I love attending Mariners baseball games for many reasons. The full-throated roar of a packed house like Friday night’s home opener where the Mariners romped over Houston is unparalleled, there can be no doubt. But every midweek snoozer has its devotees, and I will forever be one of them. The fans who can’t justify $30 for a ticket can gain entry to the park on a weekend can justify a “Value Night” more easily. As someone whose day job is in childcare, my budget is catered towards nights like these, just as it was when I was a high school student like the group the video board found last night. Spectacles like opening weekend help cement fandoms, of course, but so do nights like this one, where those that make it to the park are treated to a space much their own for three hours. They rewarded the Mariners with engagement and enthusiasm, perhaps closer to a home generator than an “Electric Factory”, but powerful nonetheless.

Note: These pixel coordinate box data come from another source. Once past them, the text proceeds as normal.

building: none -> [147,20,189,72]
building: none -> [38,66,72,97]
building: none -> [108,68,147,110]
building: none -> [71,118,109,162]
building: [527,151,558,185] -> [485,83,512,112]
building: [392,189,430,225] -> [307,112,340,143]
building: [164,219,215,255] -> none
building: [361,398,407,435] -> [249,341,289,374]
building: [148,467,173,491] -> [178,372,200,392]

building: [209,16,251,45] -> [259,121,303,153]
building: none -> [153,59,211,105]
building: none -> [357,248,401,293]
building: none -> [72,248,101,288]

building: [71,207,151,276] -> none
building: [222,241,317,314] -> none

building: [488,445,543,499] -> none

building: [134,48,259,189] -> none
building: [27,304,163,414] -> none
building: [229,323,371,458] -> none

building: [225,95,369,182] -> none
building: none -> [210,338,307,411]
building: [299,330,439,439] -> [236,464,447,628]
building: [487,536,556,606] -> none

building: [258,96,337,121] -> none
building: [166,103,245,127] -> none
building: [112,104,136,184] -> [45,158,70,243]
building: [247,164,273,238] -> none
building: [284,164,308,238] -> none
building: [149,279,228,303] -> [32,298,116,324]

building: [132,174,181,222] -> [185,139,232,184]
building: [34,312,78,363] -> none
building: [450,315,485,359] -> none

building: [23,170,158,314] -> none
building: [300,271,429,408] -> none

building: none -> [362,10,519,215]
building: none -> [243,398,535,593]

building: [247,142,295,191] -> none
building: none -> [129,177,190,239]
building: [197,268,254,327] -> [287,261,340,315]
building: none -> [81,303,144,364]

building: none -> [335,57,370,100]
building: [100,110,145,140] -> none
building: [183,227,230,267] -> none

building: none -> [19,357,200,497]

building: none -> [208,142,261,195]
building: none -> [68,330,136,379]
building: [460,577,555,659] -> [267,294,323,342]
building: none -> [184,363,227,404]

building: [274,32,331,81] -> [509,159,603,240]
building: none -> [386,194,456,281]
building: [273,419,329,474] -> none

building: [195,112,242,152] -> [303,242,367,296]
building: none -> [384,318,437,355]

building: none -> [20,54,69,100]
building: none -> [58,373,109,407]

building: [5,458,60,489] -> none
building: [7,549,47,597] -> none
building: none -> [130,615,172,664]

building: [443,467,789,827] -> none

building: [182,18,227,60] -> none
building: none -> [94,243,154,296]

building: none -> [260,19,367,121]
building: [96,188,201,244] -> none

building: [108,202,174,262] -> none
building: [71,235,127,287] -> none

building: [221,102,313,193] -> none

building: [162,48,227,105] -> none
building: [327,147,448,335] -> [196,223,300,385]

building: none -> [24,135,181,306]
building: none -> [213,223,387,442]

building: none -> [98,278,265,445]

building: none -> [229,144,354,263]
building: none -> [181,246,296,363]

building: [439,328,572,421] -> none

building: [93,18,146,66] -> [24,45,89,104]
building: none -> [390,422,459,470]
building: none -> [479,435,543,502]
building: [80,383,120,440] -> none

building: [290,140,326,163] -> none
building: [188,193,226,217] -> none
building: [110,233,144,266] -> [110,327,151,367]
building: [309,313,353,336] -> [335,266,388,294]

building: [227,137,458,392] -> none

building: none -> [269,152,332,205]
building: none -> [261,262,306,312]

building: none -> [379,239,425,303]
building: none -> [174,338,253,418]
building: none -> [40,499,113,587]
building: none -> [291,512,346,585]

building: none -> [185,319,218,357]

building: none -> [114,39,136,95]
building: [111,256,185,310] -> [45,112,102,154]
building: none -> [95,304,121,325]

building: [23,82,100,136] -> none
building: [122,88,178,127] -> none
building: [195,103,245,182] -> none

The Mariners are at their financial core a private entity, subsidized publicly at times but little more legally obligated to the public than a K-Mart. Nights like Wednesday remind me, however, of the public ownership we tend to feel and experience at the ballpark, a sensation the club is actively hoping to cultivate as their business is dependent on that local fervor and unity. It’s a wonderful thing in many ways, a reason to give a nod or strike up a conversation with a stranger when traveling if you recognize a hat with a familiar compass rose or upturned trident. The park itself serves that purpose too, offering an increasingly rare open-air gathering place for those of all ages, increasingly filling the niche created by the long death of the supermall. It has an entry fee of course, but it is somewhere relatively easy to access, safe, and multi-faceted to meet and to socialize, with entertainment to boot. It may not be the traditional agora, but it is a space than can be all of “ours,” at least for a little while.
I suspect we’ll see a few more nights like last night over the course of the season, albeit probably with slightly better attendance as the weather improves and kids enter summer breaks. Those games will be vibrant and worth celebrating too, make no mistake. But these nights, we happy few get to relish the park in a unique way, and the Mariners were rewarded with every drop of our fervor.